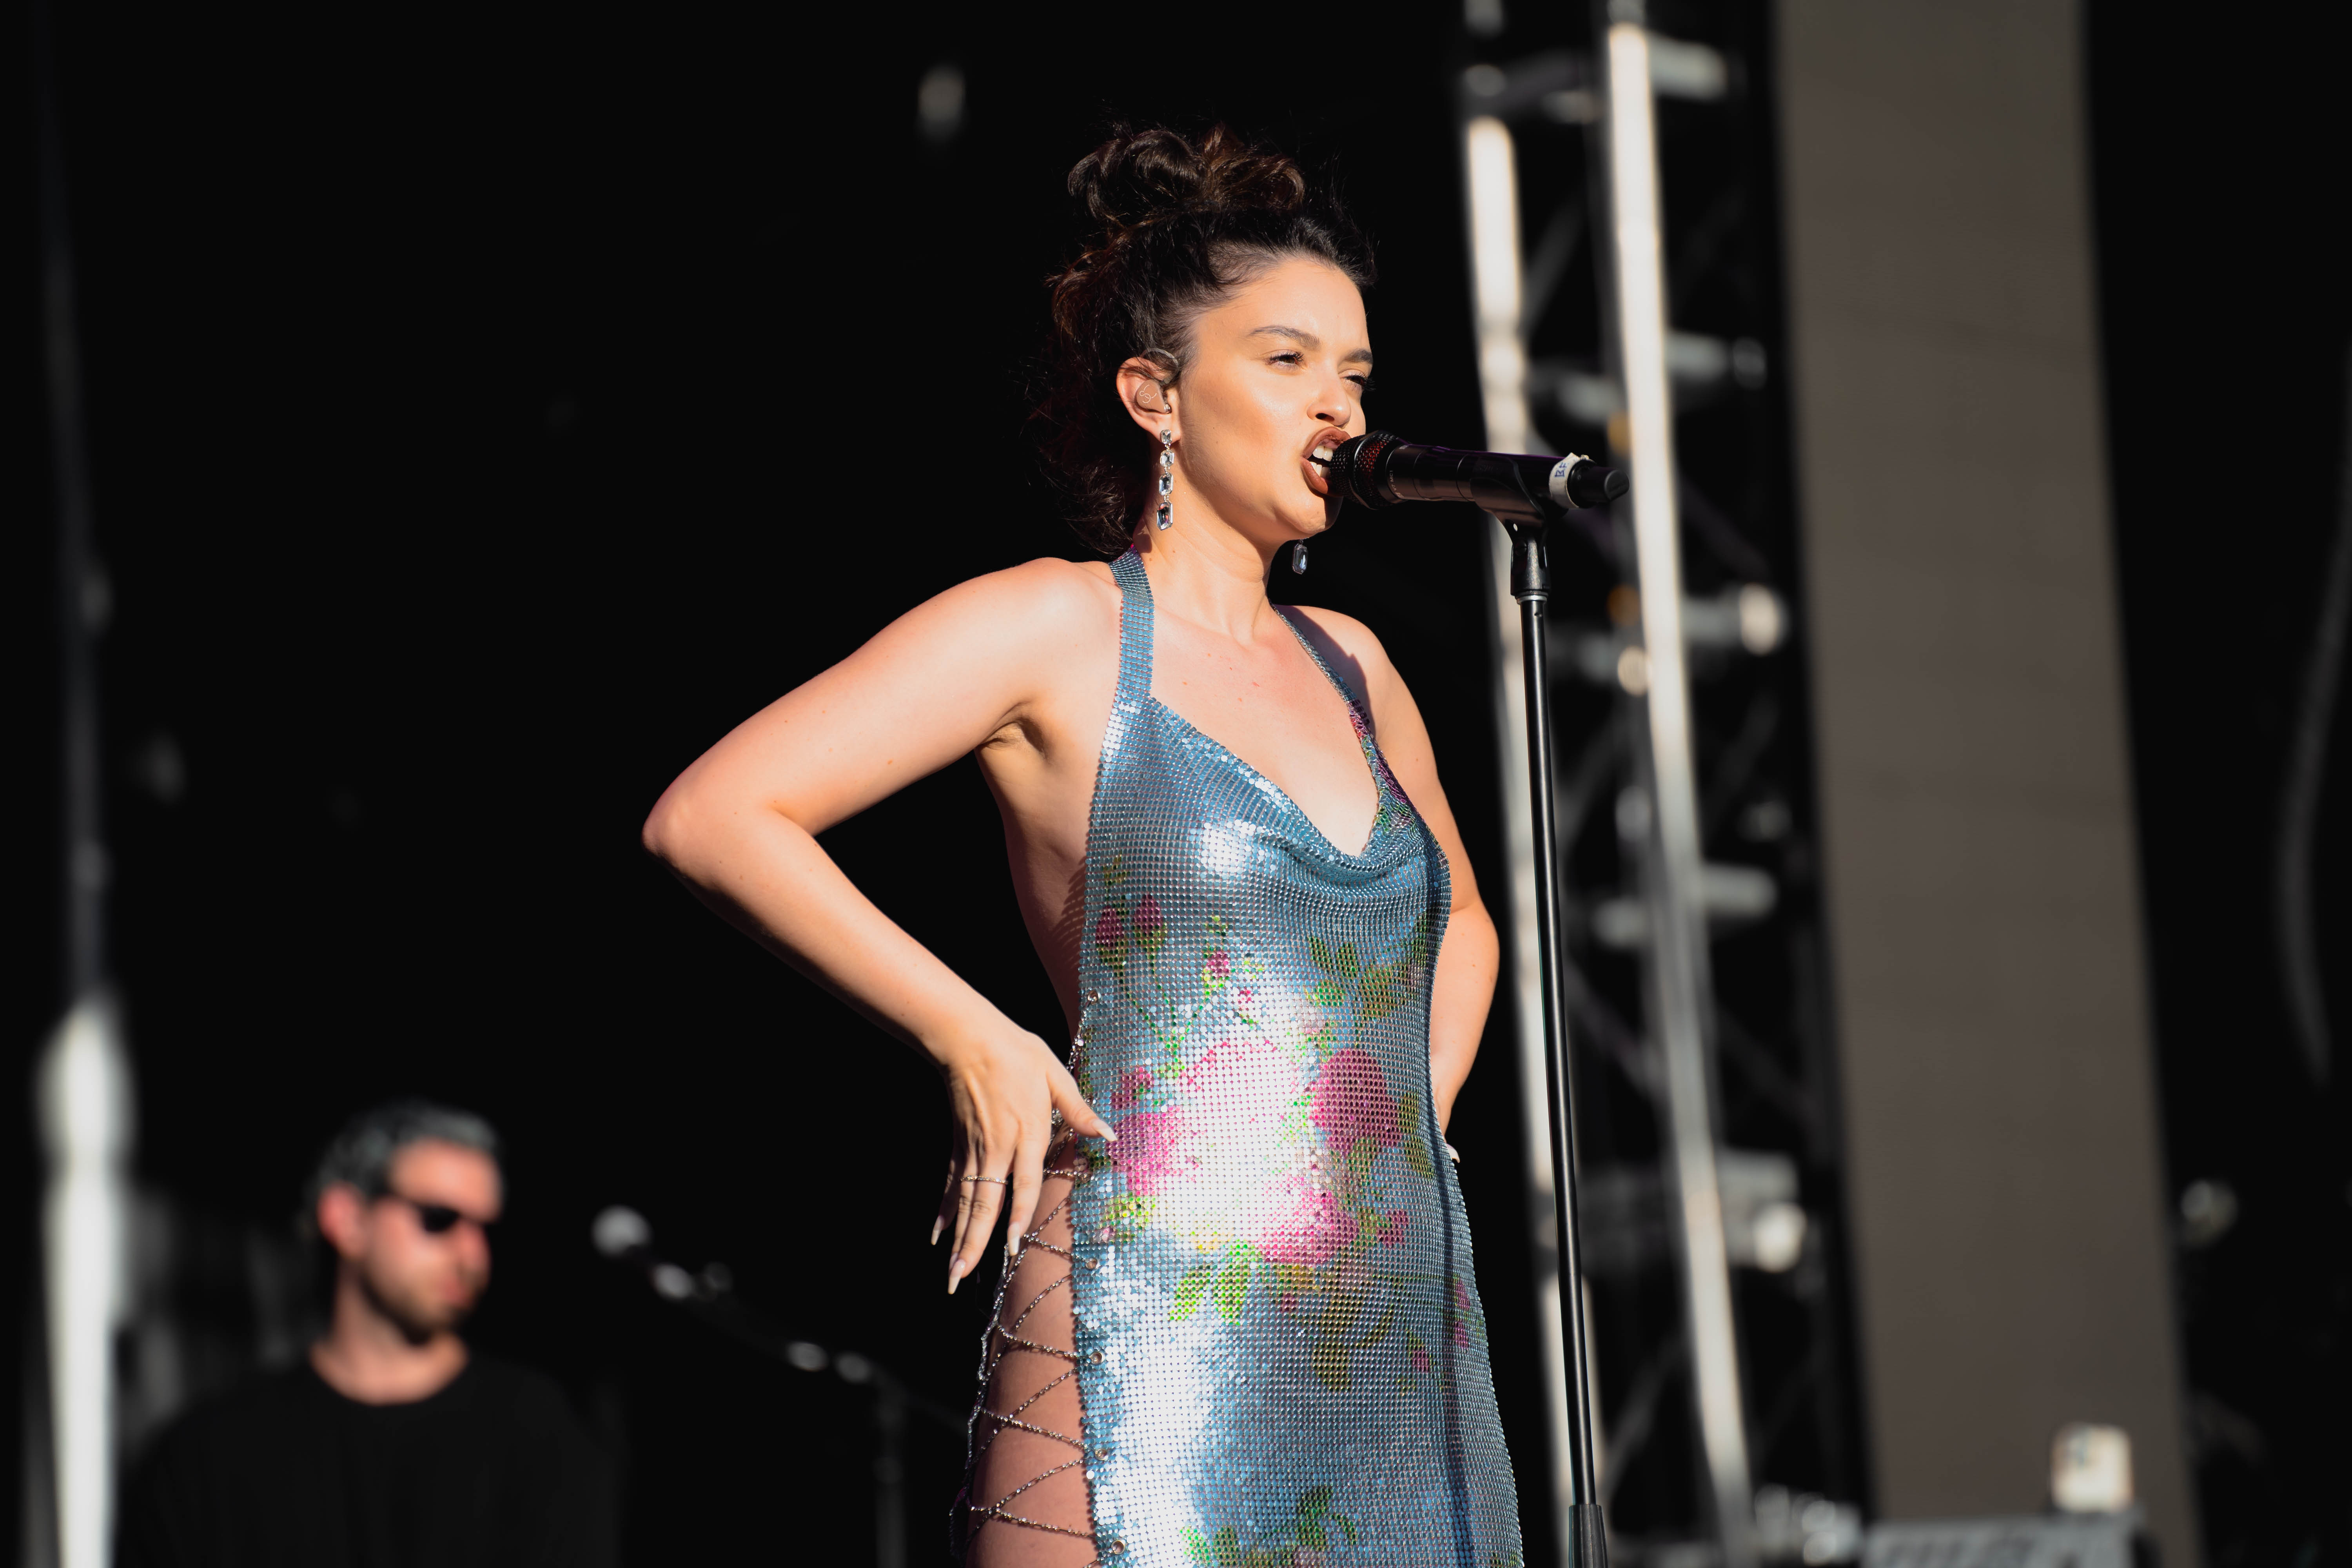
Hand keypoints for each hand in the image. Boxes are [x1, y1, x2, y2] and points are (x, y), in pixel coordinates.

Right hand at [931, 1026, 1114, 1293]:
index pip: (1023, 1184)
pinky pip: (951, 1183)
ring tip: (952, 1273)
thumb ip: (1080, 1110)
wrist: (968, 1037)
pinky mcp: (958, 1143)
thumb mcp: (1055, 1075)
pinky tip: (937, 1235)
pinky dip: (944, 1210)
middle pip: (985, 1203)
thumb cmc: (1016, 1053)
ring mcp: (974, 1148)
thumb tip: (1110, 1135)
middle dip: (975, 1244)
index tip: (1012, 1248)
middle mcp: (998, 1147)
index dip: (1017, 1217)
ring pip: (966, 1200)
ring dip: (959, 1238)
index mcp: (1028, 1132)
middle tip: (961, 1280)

^^^^

_EXERCISE DETAILS_
Output the data above exactly; pictures do not belong in the copy.

_ANSWER BELOW_
Hand keypoints for each hand in the image. Boxes are [x1, y1, x2, y2] and points are (x, y), in pixel coordinates.

Right hand at [931, 1026, 1114, 1293]:
index pip: (1023, 1184)
pinky pip: (951, 1183)
ring tip: (952, 1273)
thumb ip: (1080, 1110)
wrist: (968, 1037)
pinky mcp: (958, 1143)
thumb mcp: (1055, 1075)
pinky tip: (937, 1235)
pinky dip: (944, 1210)
middle pip: (985, 1203)
thumb cmc: (1016, 1053)
ring mcp: (974, 1148)
thumb tip: (1110, 1135)
middle dip: (975, 1244)
index tip: (1012, 1248)
middle mcp: (998, 1147)
index dip: (1017, 1217)
ring pip: (966, 1200)
ring dip: (959, 1238)
index mcp: (1028, 1132)
middle tip: (961, 1280)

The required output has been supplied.